10 April 2020, The Tablet

Nuns release 7,000 hours of Gregorian chant

Nuns release 7,000 hours of Gregorian chant

Nuns at the Abbey of Notre-Dame de Fidélité de Jouques
Courtesy Abbey de Jouques

French Benedictine nuns are to release 7,000 hours of Gregorian chant in what is thought to be one of the largest recording projects ever conducted, if not the largest.

The 45 nuns at the Abbey of Notre-Dame de Fidélité de Jouques, a Benedictine convent in Aix-en-Provence, Southern France, are recording three years of their celebrations of the divine office.

The nuns, who range in age from 22 to 45, begin recording each day when they enter their chapel for the “eight hours” of the office, chanted in latin.

At the end of each day, the audio is uploaded to a remote drive, allowing the recording to take place without disruption of the sisters’ cloistered rule of life.

The total recordings will amount to around 7,000 hours of audio.

The entire project is a 3 year recording project, and the nuns are just over one year through it, with almost two years still to go. They will be launching the web application this summer however. Most of the chants will remain the same over the three years, but the project will not be truly complete until 2022. The app will synchronise the audio to the scores, Latin, and user’s localised translation.
The sisters in Jouques themselves chant the psaltery in Latin. Occasionally lessons are read in vernacular, but often also these in Latin. 

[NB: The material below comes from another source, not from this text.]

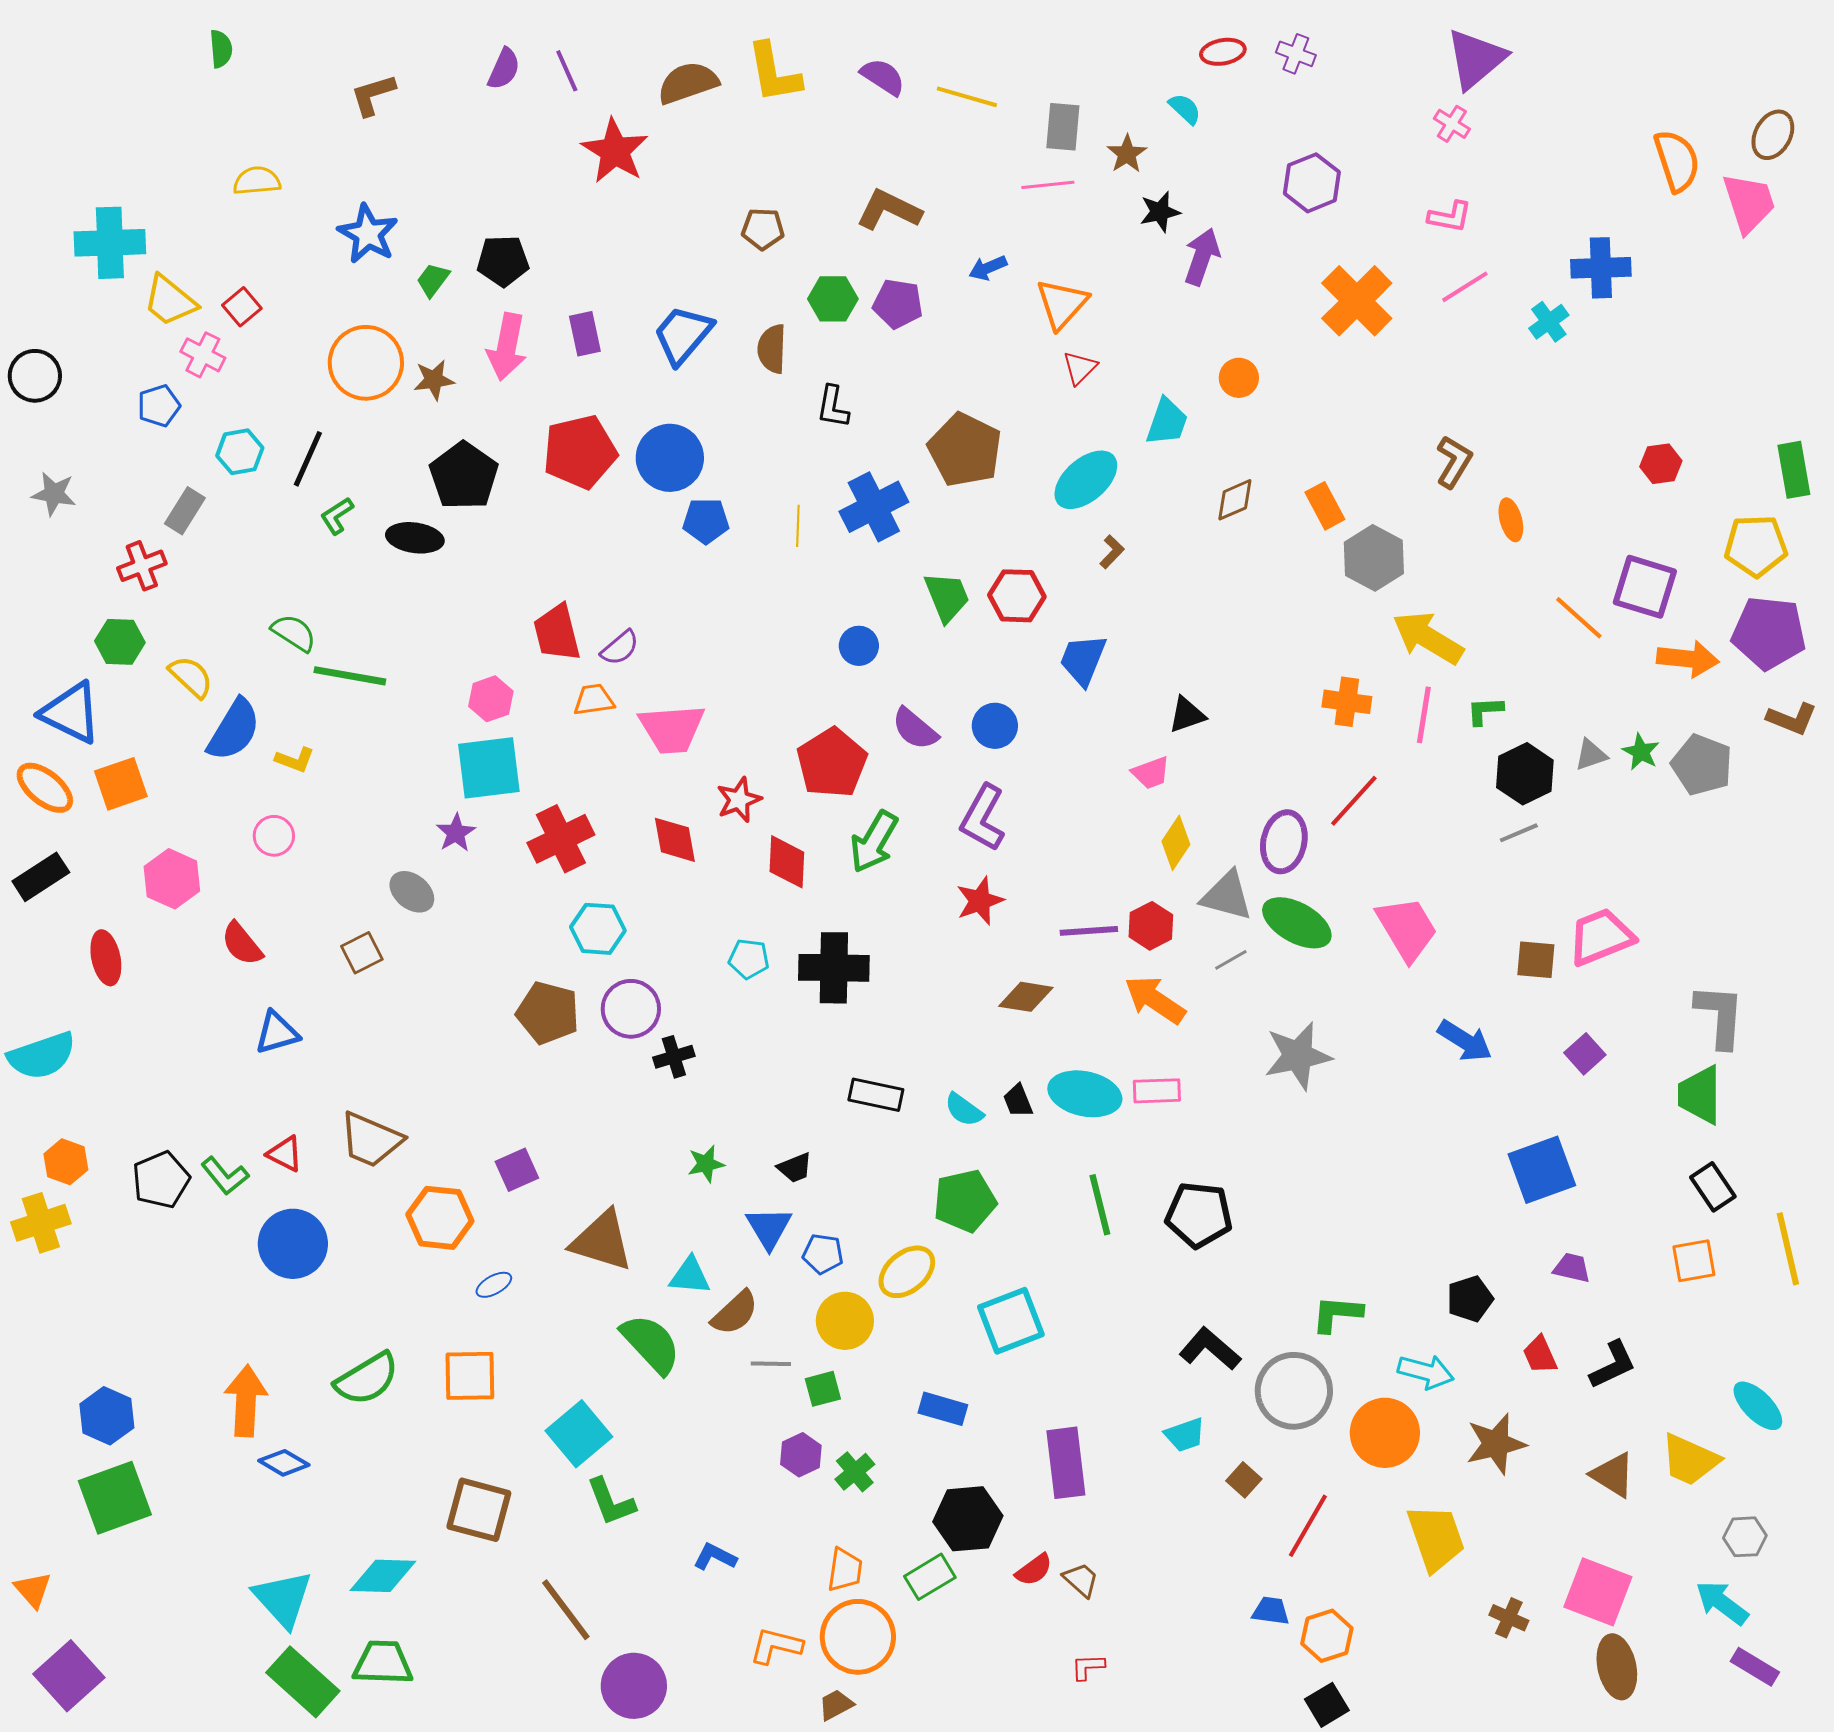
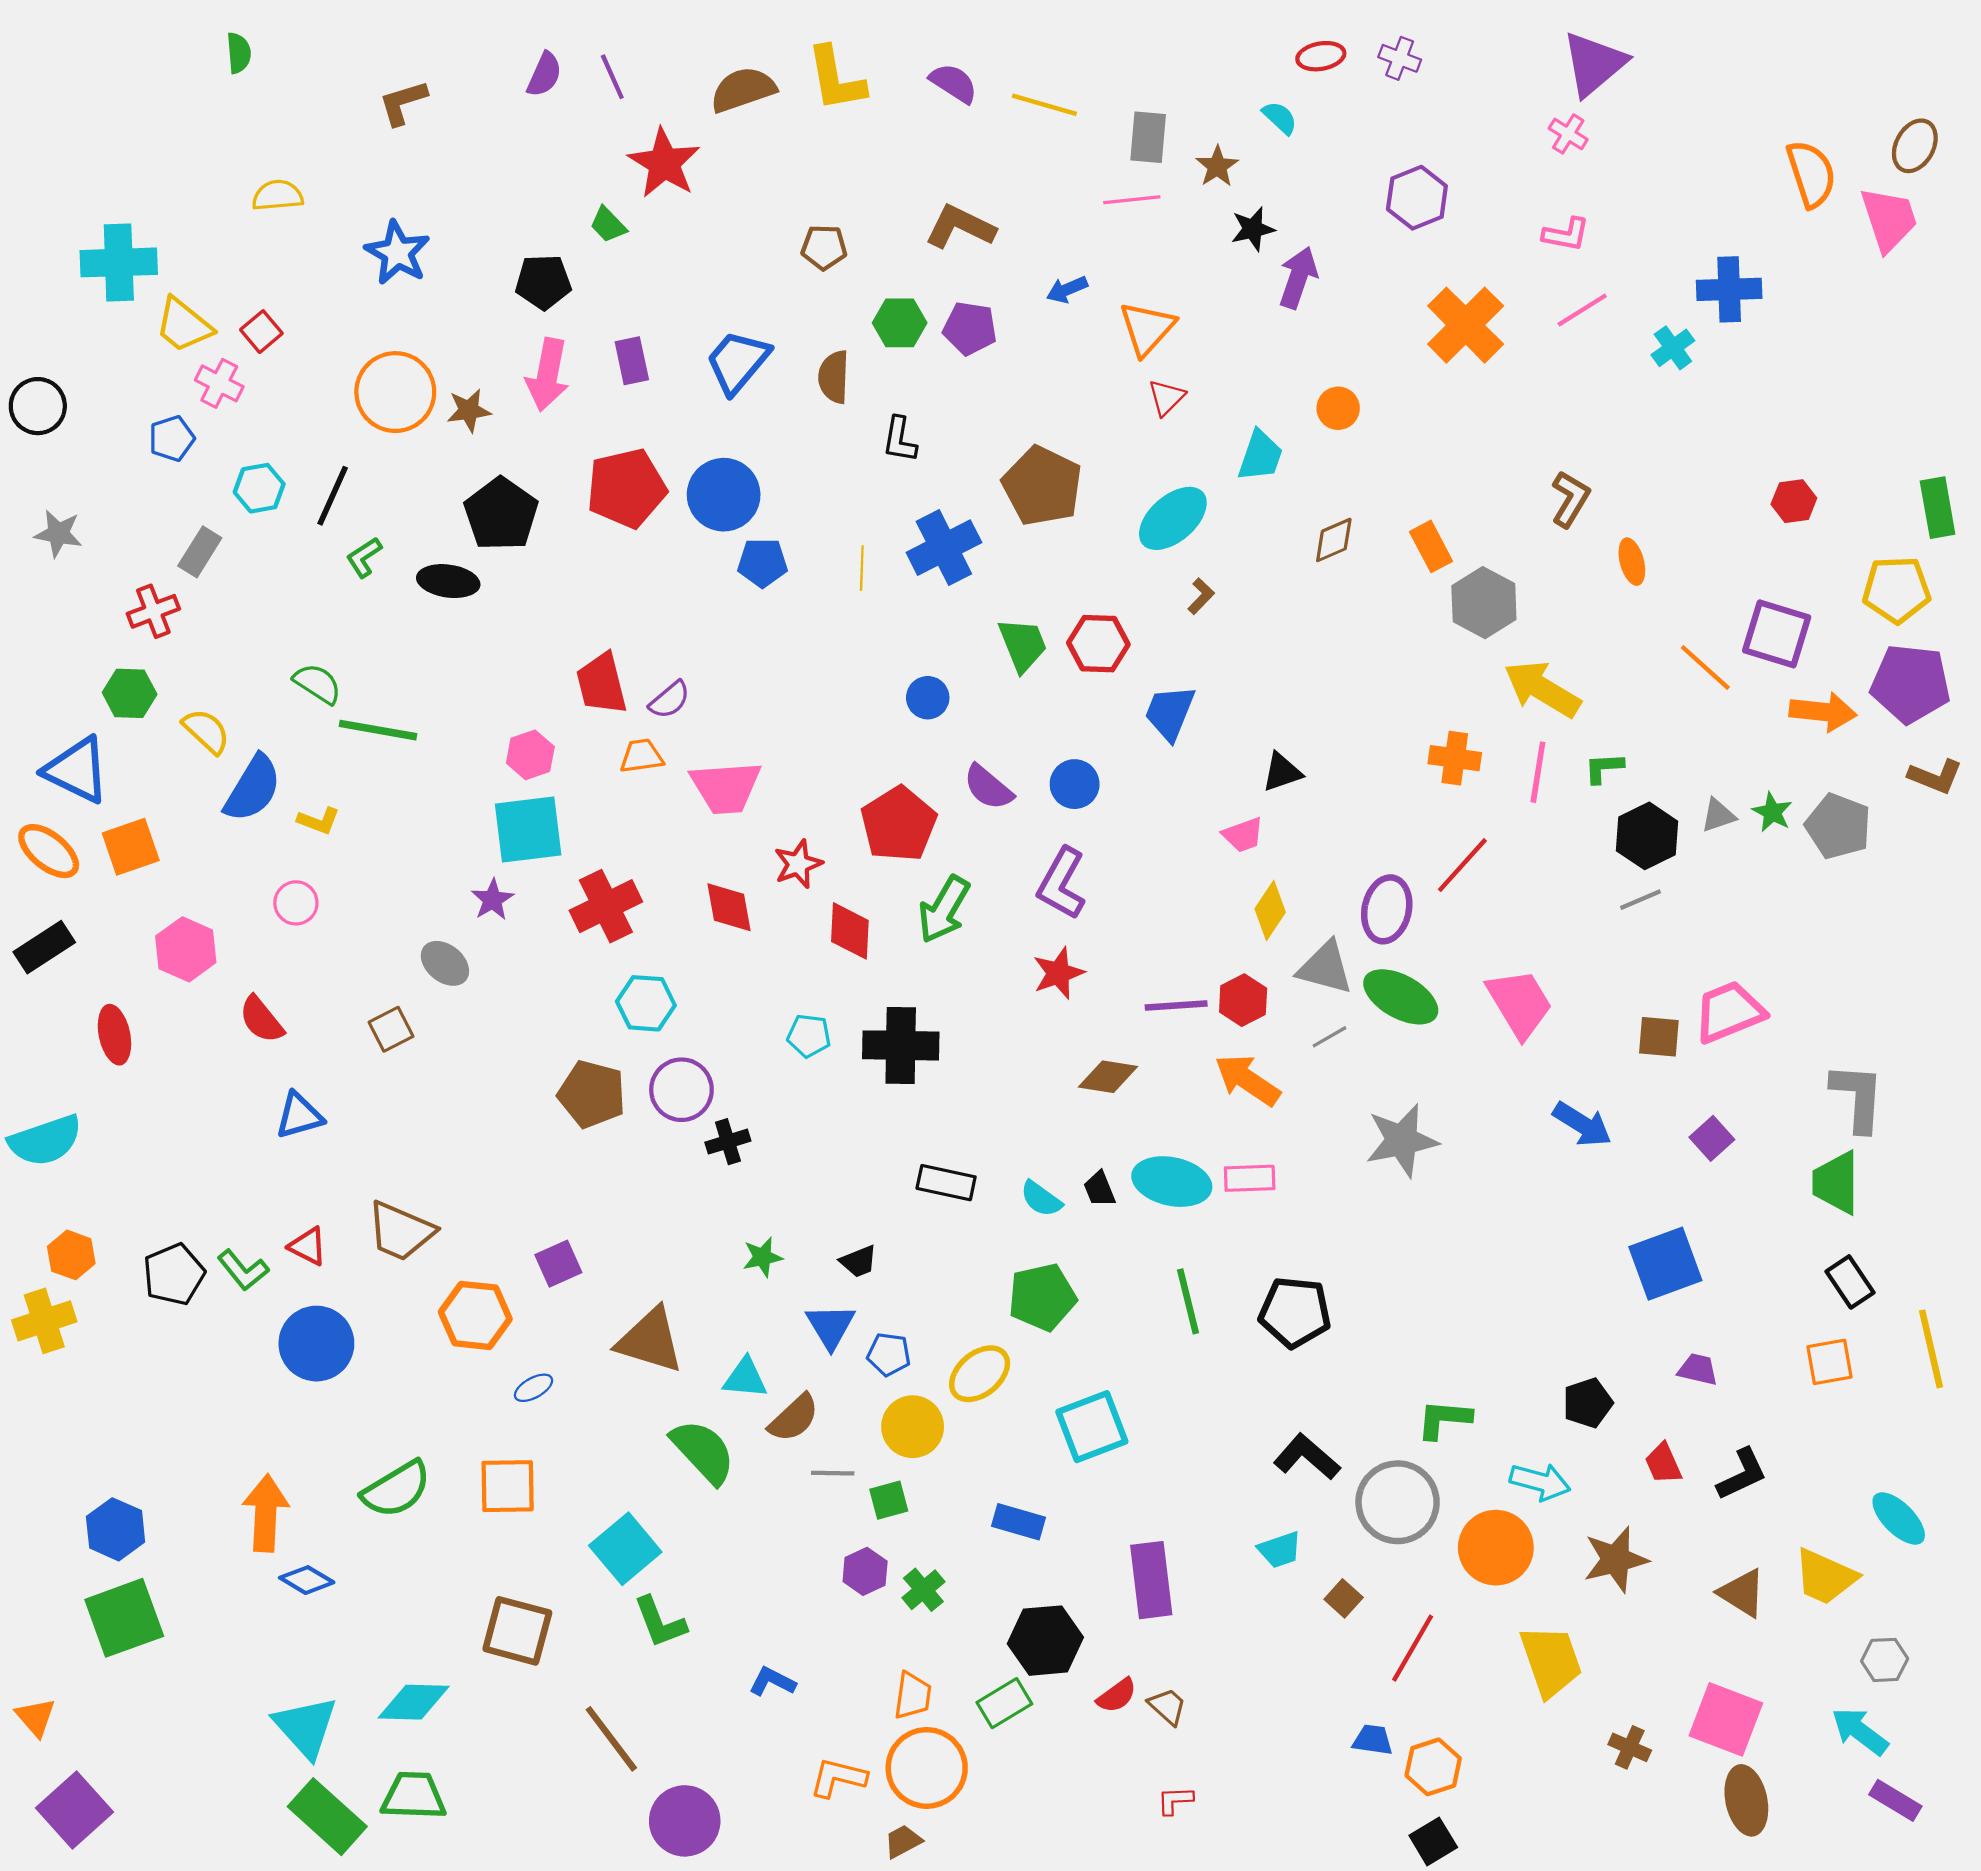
green trapezoid: (433, 280) -> (608, 225), moved, turned -81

The nuns, who have had to close their Abbey church to outsiders because of the coronavirus pandemic, released six days of their chant for free to mark Holy Week. The chants can be accessed alongside their scores and their text, available in both the original latin and vernacular translations.

Gregorian Chant, originating in the 8th century, developed out of the celebration of the office by monastic houses across Europe. Beginning with Matins (morning prayer) and ending with Compline (night prayer), the office involves the recitation of the entire psaltery, in Latin and other liturgical languages, as well as in the vernacular.

Gregorian chant experienced a significant revival in the 19th and early 20th century and has retained much of its popularity despite the changes made by the second Vatican council to the liturgy and religious life. The appeal of Gregorian chant extends to secular audiences, with albums recorded by religious communities such as the Benedictine Monks of Santo Domingo de Silos selling well on the general market.

John Anderson, a US musician now living in Italy, initiated the project after an aunt of his entered the convent and he visited her during his summer holidays from university.

The use of wireless and “cloud” technology allowed Anderson to mix, remaster and upload the audio recordings remotely without needing to be physically present.

The nuns in the community, founded in 1967, hope that the revenue from the recording project will allow them to fund bettermtheir Abbey’s daughter-house in Africa, and give “peace, consolation, hope, and a sense of communion” to those isolated by the coronavirus pandemic.